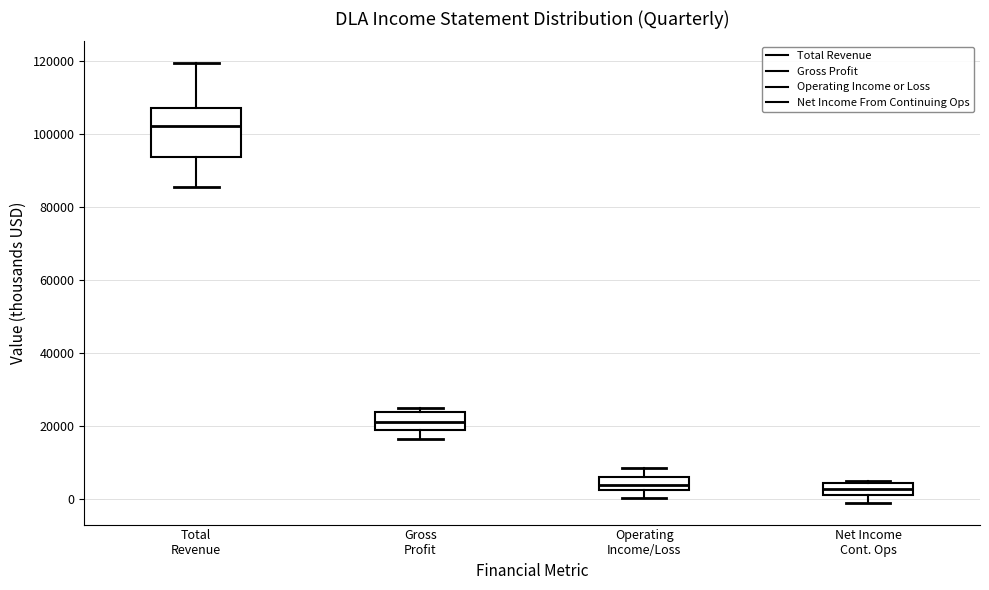

Reading left to right, transcribe this box plot: for each box, give where its median line is, the range the box spans, and where its two whiskers end, as read against the y-axis. The values are not printed on the chart, so give them approximately, as read against the axis.

Total Revenue: median 102000, box 94000 to 108000, whiskers 86000 to 120000
Gross Profit: median 22000, box 18000 to 24000, whiskers 16000 to 24000 (just above the box's upper edge)
Operating Income/Loss: median 4000, box 2000 to 6000, whiskers 0 to 8000
Net Income Cont. Ops: median 2000, box 0 to 4000, whiskers -2000 to 4000 (just above the box's upper edge)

================================

**WORK TASK:** Could you reproduce every entry above word for word, leaving out the pictures?

**TASK RESPONSE:**
Reading left to right, transcribe this box plot: for each box, give where its median line is, the range the box spans, and where its two whiskers end, as read against the y-axis. The values are not printed on the chart, so give them approximately, as read against the axis.

Total Revenue: median 102000, box 94000 to 108000, whiskers 86000 to 120000
Gross Profit: median 22000, box 18000 to 24000, whiskers 16000 to 24000 (just above the box's upper edge)
Operating Income/Loss: median 4000, box 2000 to 6000, whiskers 0 to 8000
Net Income Cont. Ops: median 2000, box 0 to 4000, whiskers -2000 to 4000 (just above the box's upper edge)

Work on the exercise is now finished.